“Zu früh alt, zu spät weise.” / “Zeit verloren, Leben verloren.”
— a couple of my favorite German proverbs
My wife and I are raising bilingual children. She’s Taiwanese and I’m ‘Murican, and we are of one mind that we want our kids to be completely fluent in both of their formative languages. (Of course , this will not stop me from teaching my kids German and Latin, and having them take the usual suite of foreign language classes that any education should include.)
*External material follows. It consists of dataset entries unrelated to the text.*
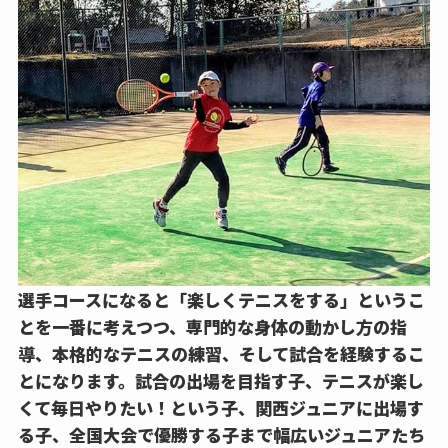
選手コースになると
「楽しくテニスをする」というこ
とを一番
に考えつつ、専門的な身体の動かし方の指
導、本格的なテニスの練習、そして試合を経験するこ
とになります。試合の出場を目指す子、テニスが楽し
くて毎日やりたい！という子、関西ジュニアに出場す
る子、全国大会で優勝する子まで幅広いジュニアたち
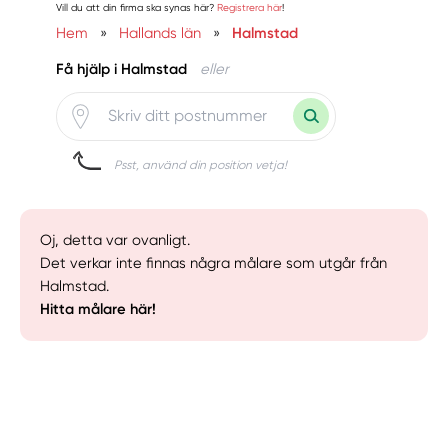
Vill du att din firma ska synas här?
Registrera här
!
Hem
»
Hallands län
»
Halmstad
Få hjälp i Halmstad
eller
Psst, använd din position vetja!
Oj, detta var ovanligt.
Det verkar inte finnas några målare som utgår från
Halmstad.
Hitta målare här!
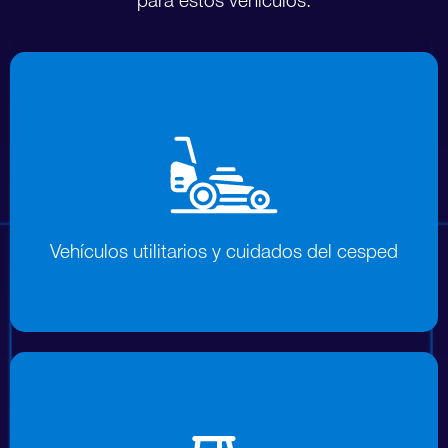
para estos vehículos.
Vehículos utilitarios y cuidados del
cesped
Vehículos utilitarios y cuidados del cesped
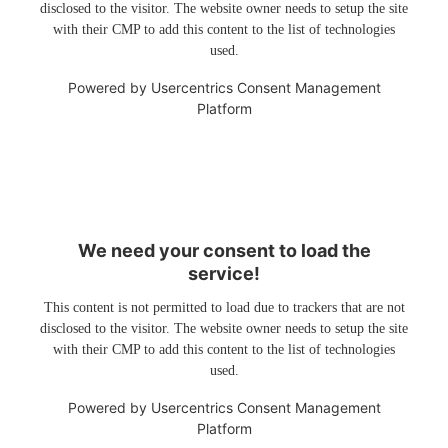
disclosed to the visitor. The website owner needs to setup the site
with their CMP to add this content to the list of technologies
used.
Powered by
Usercentrics Consent Management
Platform
We need your consent to load the
service!
This content is not permitted to load due to trackers that are not
disclosed to the visitor. The website owner needs to setup the site
with their CMP to add this content to the list of technologies
used.
Powered by
Usercentrics Consent Management
Platform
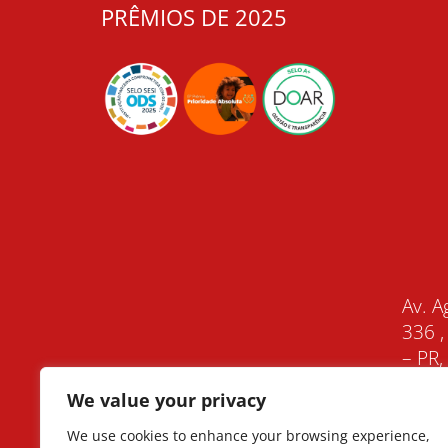
PRÊMIOS DE 2025
Av. A
336 ,
– PR
We value your privacy
We use cookies to enhance your browsing experience,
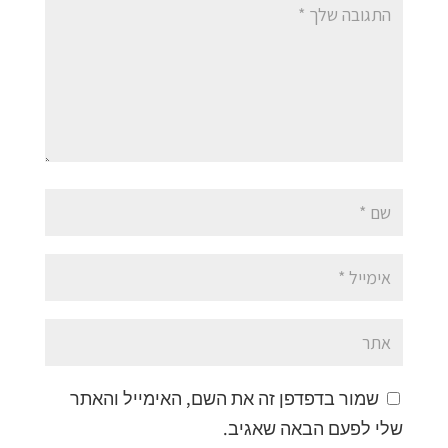
שמור בדפדפן זה את השם, האימייל והאתר
שלי לפעם הבאה שאגיב.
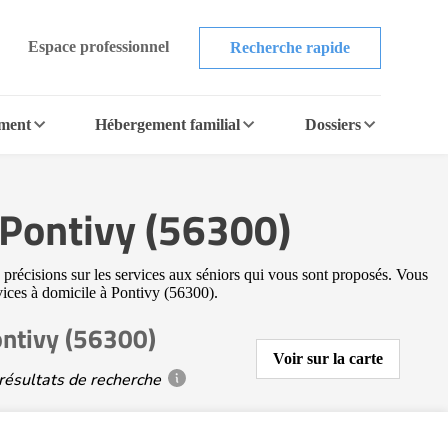
Espace professionnel
Recherche rapide
ement
Hébergement familial
Dossiers
à Pontivy (56300)
 précisions sur les services aux séniors qui vous sont proposés. Vous
rvices à domicile à Pontivy (56300).
ontivy (56300)
Voir sur la carte
résultats de recherche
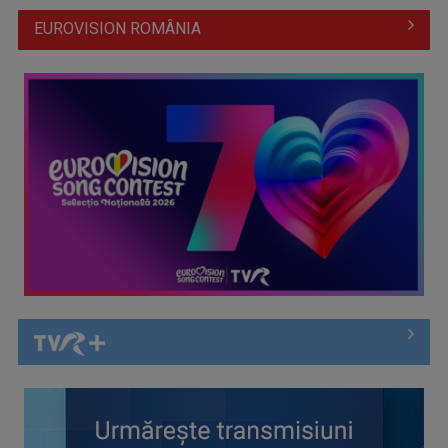
EUROVISION ROMÂNIA
(P) Plajele din broșuri și regulile pentru vizitatori: ce nu îți
spune ...
(P) Migrene frecvente: când recomandă neurologul un RMN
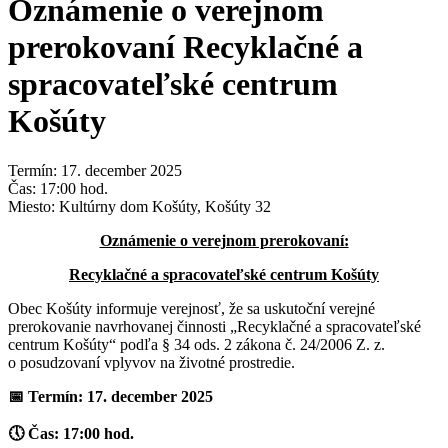
Oznámenie o verejnom
prerokovaní Recyklačné a
spracovateľské centrum
Košúty
Termín: 17. december 2025
Čas: 17:00 hod.
Miesto: Kultúrny dom Košúty, Košúty 32
Oznámenie o verejnom prerokovaní:
Recyklačné a spracovateľské centrum Košúty
Obec Košúty informuje verejnosť, že sa uskutoční verejné
prerokovanie navrhovanej činnosti „Recyklačné a spracovateľské
centrum Košúty“ podľa § 34 ods. 2 zákona č. 24/2006 Z. z.
o posudzovaní vplyvov na životné prostredie.
📅
Termín: 17. december 2025
🕔
Čas: 17:00 hod.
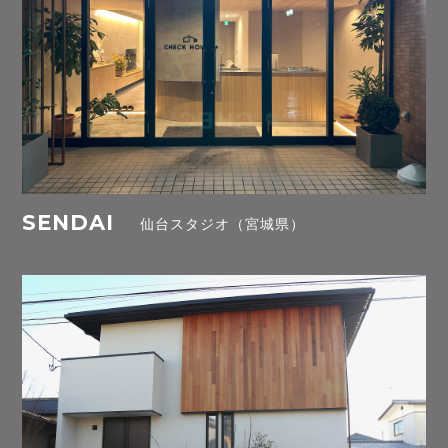
SENDAI
仙台スタジオ（宮城県）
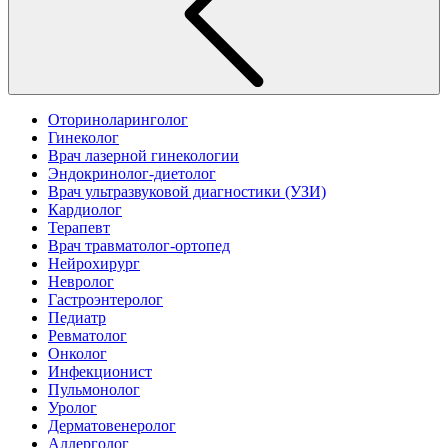
Оториноларинголог
Гинеколог
Врач лазерной гинекологии
Эндокринолог-диетолог
Врач ультразвуковой диагностики (УЗИ)
Кардиолог
Терапевт
Врач травматолог-ортопед
Нейрохирург
Невролог
Гастроэнтеролог
Педиатр
Ревматолог
Онколог
Инфекционист
Пульмонолог
Уролог
Дерматовенеролог
Аллерголог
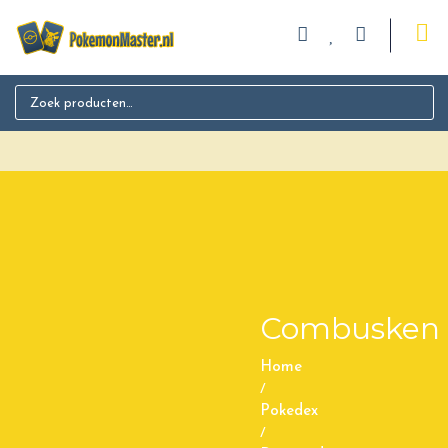
Search for:
Combusken
Home
/
Pokedex
/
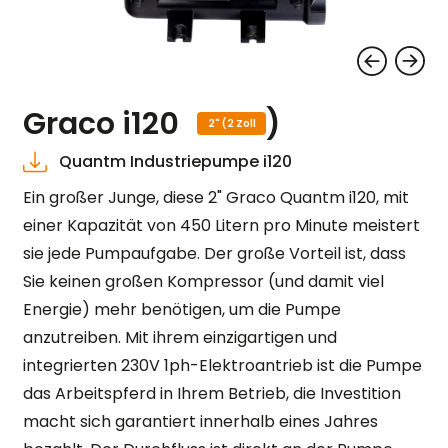
Graco i120
)
2" (2 Zoll
Quantm Industriepumpe i120
Ein großer Junge, diese 2" Graco Quantm i120, mit
einer Kapazität von 450 Litern pro Minute meistert
sie jede Pumpaufgabe. Der große Vorteil ist, dass
Sie keinen großen Kompressor (und damit viel
Energie) mehr benötigen, um die Pumpe
anzutreiben. Mit ihrem einzigartigen und
integrierten 230V 1ph-Elektroantrieb ist die Pumpe
das Arbeitspferd in Ihrem Betrieb, die Investition
macht sich garantiert innerhalb eines Jahres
Since she spends most of the day with “mama,” my daughter’s Chinese (Mandarin) is better than her English, but one of the words she uses exclusively in English is “outside.” (Well, okay, it still comes out as “owsigh,” but “baba” gets his little girl.) For now “owsigh” has a rigidly concrete meaning: it is whatever she can see through the back parlor door when I open it. The back parlor is joined to the kitchen but, because of a small step down and the generally unwelcoming nature of the parlor (it’s basically just a storage space and where we make toast and coffee), she almost always only leans forward from the kitchen to peek at “outside” when I head to the backyard to workout.
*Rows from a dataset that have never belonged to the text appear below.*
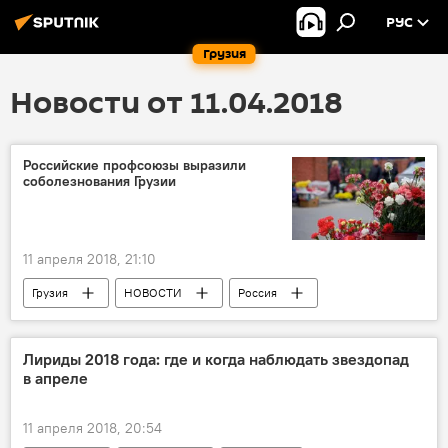
РУС
Грузия
Новости от 11.04.2018
Российские профсоюзы выразили
соболезнования Грузии
11 апреля 2018, 21:10
Грузия
НОВОСТИ
Россия
ОБЩЕСТВО
ПРОИСШЕСТВИЯ
США
Объединение профсоюзов Грузии
Лириды 2018 года: где и когда наблюдать звездопад
в апреле
Шахта имени Миндели
Обрушение шахты в Ткибули
11 апреля 2018, 20:54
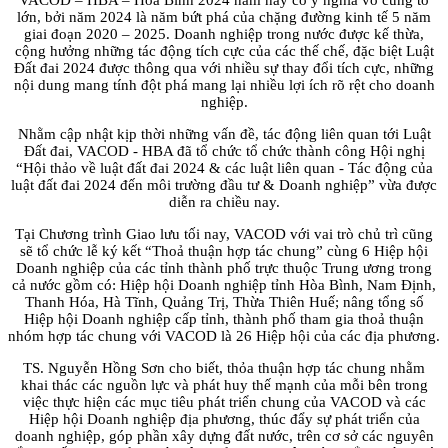
lớn, bởi năm 2024 là năm bứt phá của chặng đường kinh tế 5 năm
giai đoạn 2020 – 2025. Doanh nghiệp trong nước được kế thừa,
cộng hưởng những tác động tích cực của các thế chế, đặc biệt Luật
Đất đai 2024 được thông qua với nhiều sự thay đổi tích cực, những
nội dung mang tính đột phá mang lại nhiều lợi ích rõ rệt cho doanh
nghiệp.
Nhằm cập nhật kịp thời những vấn đề, tác động liên quan tới Luật
Đất đai, VACOD - HBA đã tổ chức tổ chức thành công Hội nghị
“Hội thảo về luật đất đai 2024 & các luật liên quan - Tác động của
luật đất đai 2024 đến môi trường đầu tư & Doanh nghiệp” vừa được
diễn ra chiều nay.
Tại Chương trình Giao lưu tối nay, VACOD với vai trò chủ trì cũng
sẽ tổ chức lễ ký kết “Thoả thuận hợp tác chung” cùng 6 Hiệp hội
Doanh nghiệp của các tỉnh thành phố trực thuộc Trung ương trong
cả nước gồm có: Hiệp hội Doanh nghiệp tỉnh Hòa Bình, Nam Định,
Thanh Hóa, Hà Tĩnh, Quảng Trị, Thừa Thiên Huế; nâng tổng số
Hiệp hội Doanh nghiệp cấp tỉnh, thành phố tham gia thoả thuận
nhóm hợp tác chung với VACOD là 26 Hiệp hội của các địa phương.
TS. Nguyễn Hồng Sơn cho biết, thỏa thuận hợp tác chung nhằm
khai thác các nguồn lực và phát huy thế mạnh của mỗi bên trong
việc thực hiện các mục tiêu phát triển chung của VACOD và các
Hiệp hội Doanh nghiệp địa phương, thúc đẩy sự phát triển của
doanh nghiệp, góp phần xây dựng đất nước, trên cơ sở các nguyên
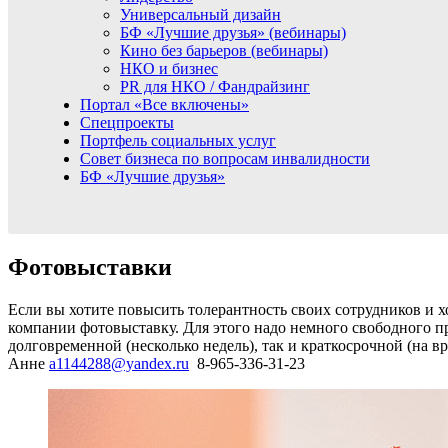
Универсальный дизайн
БФ «Лучшие друзья» (вебинары)
Кино без барьеров (вебинары)
НКО и бизнес
PR для НКО / Фандрайзинг
Портал «Все включены»
Спецпроекты
Портфель социальных услуг
Совет бизнеса по вопросам инвалидности
БФ «Лучшие друзья»
Фотовыставки
Если вы хотите повысить толерантность своих сотрудников и х
компании фотовыставку. Для этого надо немного свободного 
долговременной (несколько недель), так и краткосрочной (на
Анне
a1144288@yandex.ru
8-965-336-31-23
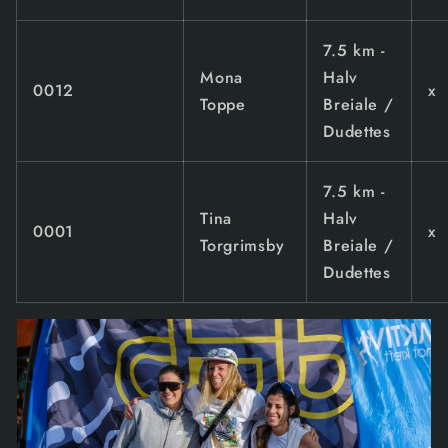
7.5 km -
Mona
Halv
0012
x
Toppe
Breiale /
Dudettes
7.5 km -
Tina
Halv
0001
x
Torgrimsby
Breiale /
Dudettes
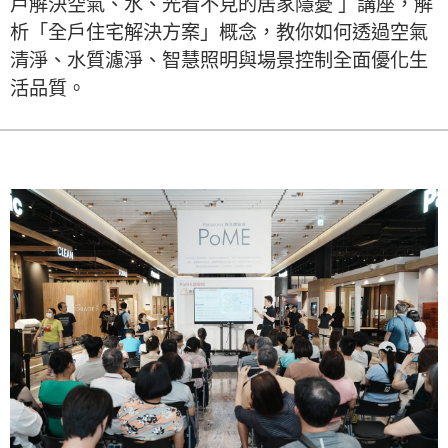
戶解決空氣、水、光看不見的居家隱憂 」講座，解
析「全戶住宅解決方案」概念，教你如何透過空氣
清淨、水質濾淨、智慧照明與場景控制全面優化生
活品質。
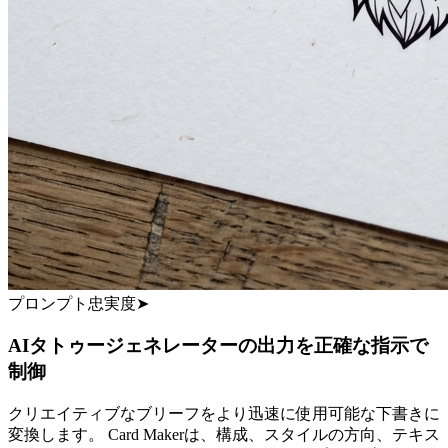
プロンプト忠実度
➤
AIタトゥージェネレーターの出力を正確な指示で
制御
クリエイティブなブリーフをより迅速に使用可能な下書きに
変換します。 Card Makerは、構成、スタイルの方向、テキス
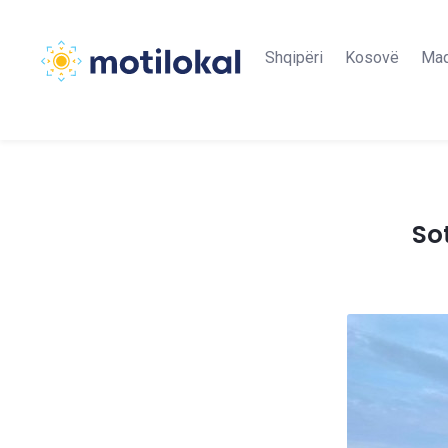
Shqipëri
Kosovë
Maq
So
In any case, today I put my foot down, shut off the incessant replaying of “Barney: Pet Friends” that my daughter loves, and decided to take her “outside” to gather pecans. (NB: As a Southern boy, I will teach my kids to say “peecans,” not “puhcons.”) Our neighbor has a massive pecan tree just across the fence over our driveway, and after every workout I’ll bring in a handful of them for snacks. I’m happy to say that my daughter enjoyed scavenging for pecans as much as, if not more than, swaying to Barney. Granted, I think there’s a real value in shows like Barney, mainly in terms of teaching little kids about colors, melody, warm social interaction, basic vocabulary, how to get hypnotized, etc. But it filled me with such joy to get my daughter out in the grass and grit of the real world.
After a short lunch, shortened by our daughter’s frequent chirping gesticulations at “owsigh,” we then headed to one of the best used bookstores in the USA, Chamblin Bookmine, my other favorite slice of the real world since I was a young teen. (Guess what another of my daughter’s exclusively English words is?) As I culled a half dozen books that go on my endless to-read list, I tried to affirm my daughter every time she brought me “booh” after “booh”.
Then we headed home and, while both babies slept, I used that rare synchronicity to convince my wife to try out some exercises that I typically do, but it turned out to be too much of a change from her usual “late afternoon walk with the two-baby stroller,” so she tried to teach our pecan-neighbors’ granddaughter how to jump rope, while I ploughed on with my Sisyphean fitness hobby. Then the babies woke up, my wife prestidigitated inside, and Lil’ Pecan Girl strolled into our backyard to see what I was doing, but once I got to my sledge-hammer drills, I sent her back to the safety of “over there.” I left “owsigh,” took a shower, mysteriously fell asleep at about 6 PM, and then woke up. Now I’m blogging about it. Fascinating stuff, I’m sure.
Am I rambling? Not quite, since I’m trying to make an evangelical point. There was something very… wholesome, and thus very holy, about today, and I need to take it seriously as a criterion–a semiotic guide–for the quality of my life. I went to confession Friday, and the main point the priest made is that, while I could get by with the habits that lead me to sin, they would never enable me to be “the best man, the best father, the best Catholic you can be–is that what you really want?” It certainly is not what I want, and today was a gratuitous running parable about what redeemed life–what life as God intended–should look like, albeit in an asymptotic fashion, this side of the Eschaton.
My patron saint is Francis de Sales, and I think one thing that tipped my hand to choose his support, is that I had a hunch that I would not end up a priest, but I wanted to be as orthodox and as a devout a laymen as I could manage–a true priest of the domestic Church. I have not always succeeded in that, and I’ve certainly not read nearly as much of St. Francis’s writings as I ought, or wanted to, have read by now, but I still turn to St. Francis as sure guide and a sure ally in my proleptic struggle towards holiness. Nor is his blatantly apologetical and proselytizing stance lost on me; mystically speaking, as a convert from Calvinism, I may be yet another of St. Francis’s hard-won converts.
The heartwarming upshot, kiddies, is that taking your kids outside, and even just being a good neighbor (for the non-kid-breeders out there), is a genuine step on the path to glory. The key is to remember that you will die someday, and those who you neglected or spurned may very well also die without ever approaching the ever merciful God. Get out there. Get in there. God is waiting for you.